The message structure:

"role": "user": Indicates that this message is from the user.
"content": [...]: A list containing different types of content (text and images).

The content list includes:

A text item with instructions for the AI: It’s asked to act as a YouTube script writer and create a one-minute video script about unknown facts of the axolotl, based on the provided images.

Two image items, each containing a base64-encoded image. These are the axolotl images that were encoded earlier in the script.

max_tokens=300: This parameter limits the length of the generated response to 300 tokens.

5. Multi-Image Processing

For projects requiring multiple images, encode each image into base64 and create a dictionary for easy management. Use prompts to extract detailed information about your subjects—in this case, axolotls—and generate varied video scripts, including descriptions of visuals and background music. As an example, we have encoded two images here.

The purpose of this code is to:

Send a request to the OpenAI API with both text instructions and image data.
Ask the AI to analyze the images of axolotls.
Generate a short video script about unknown facts of axolotls based on the information in the images.

This demonstrates the use of multimodal AI capabilities, where the model can process both text and image inputs to generate text output. The AI is expected to “look” at the axolotl images, extract relevant information, and use that to create an informative and engaging video script about axolotls.
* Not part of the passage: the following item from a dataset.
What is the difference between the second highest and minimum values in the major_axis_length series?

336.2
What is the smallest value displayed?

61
After this code runs, the response variable will contain the AI’s generated script, which can then be extracted and used as needed.
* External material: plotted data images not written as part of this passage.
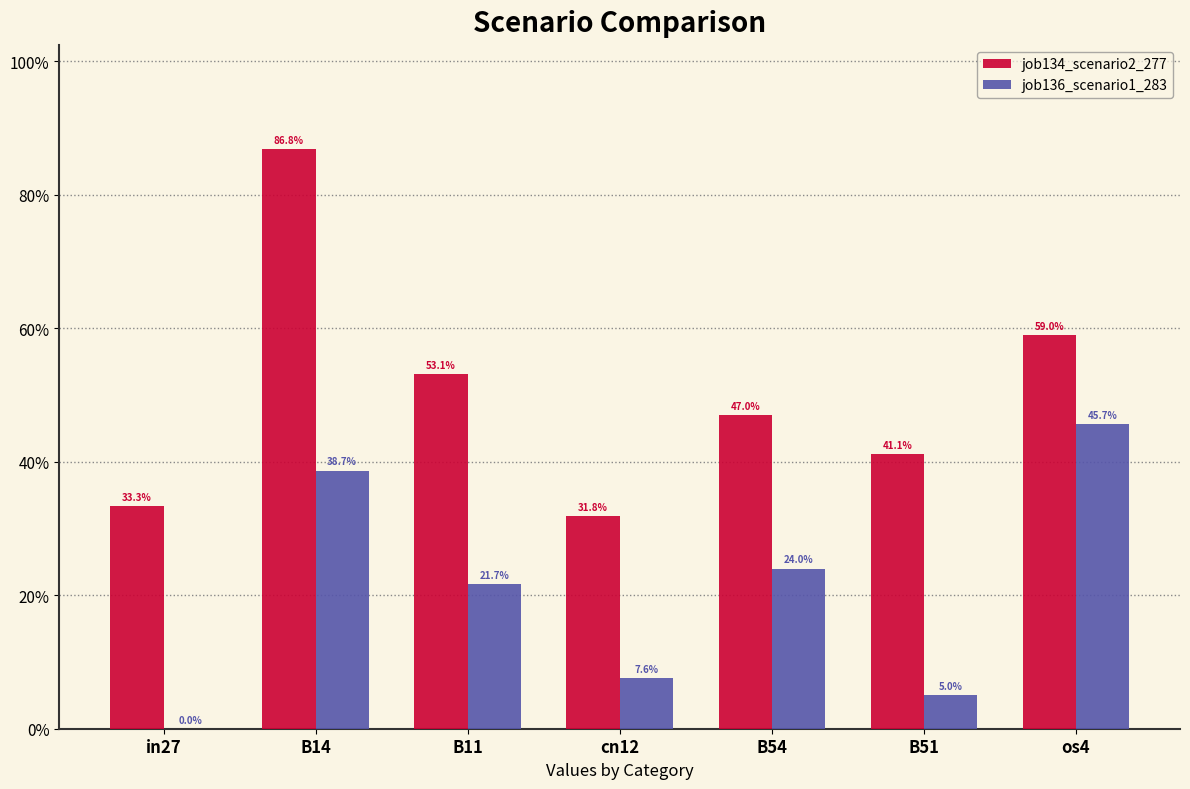

True or false: job136_scenario1_283 has a value of 0.1 at B11.

False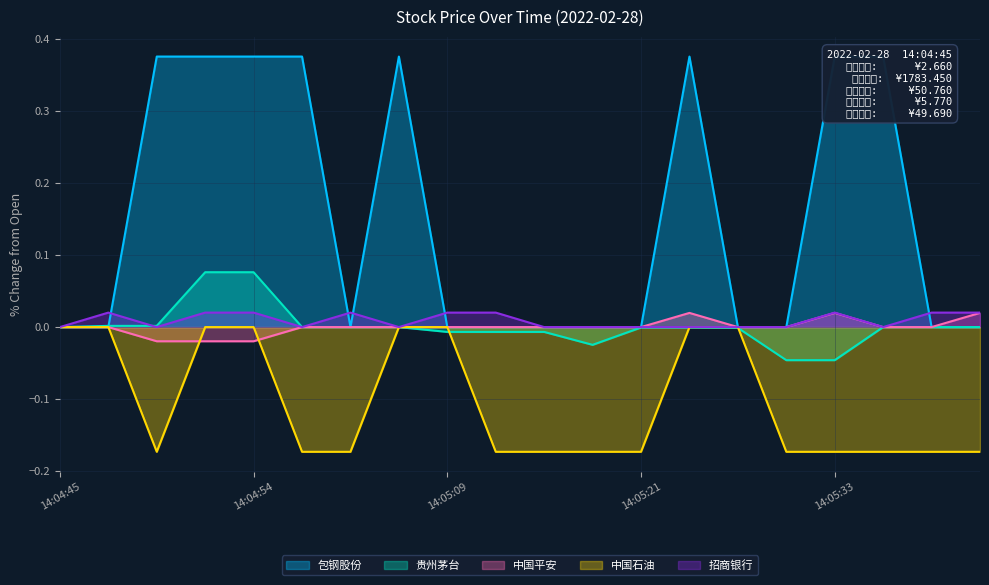

The 包钢股份 series shows 0.1 at 14:05:33. True or false?

False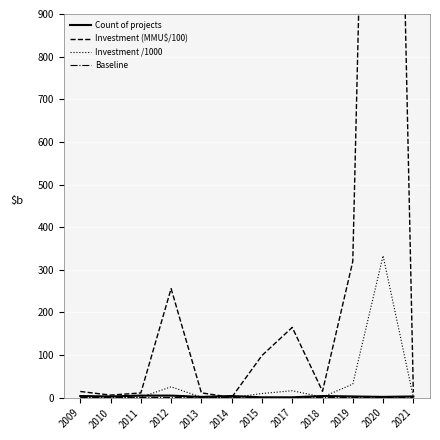

How many distinct data groups are displayed?

4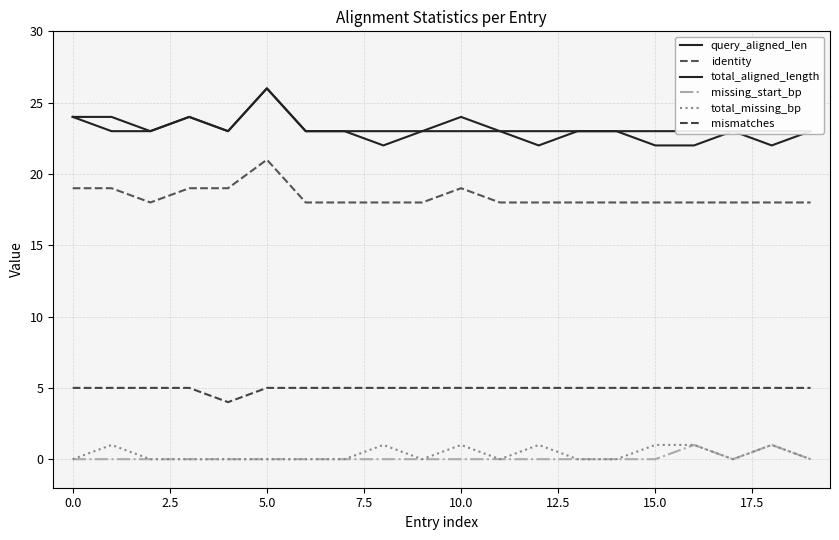

How many data points does each series have?

20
print(response.choices[0])

But the text will appear with new line characters. To extract and display the primary text content from the OpenAI API response without unnecessary formatting characters, we can use the following code:

print(response.choices[0].message.content)

Why This Matters

This innovative approach transforms how we create and consume content. By leveraging the OpenAI API’s image processing capabilities, you can automate and enhance your content creation process, saving time and increasing engagement. Whether for educational purposes, marketing, or pure entertainment, this method opens new horizons for creativity and efficiency.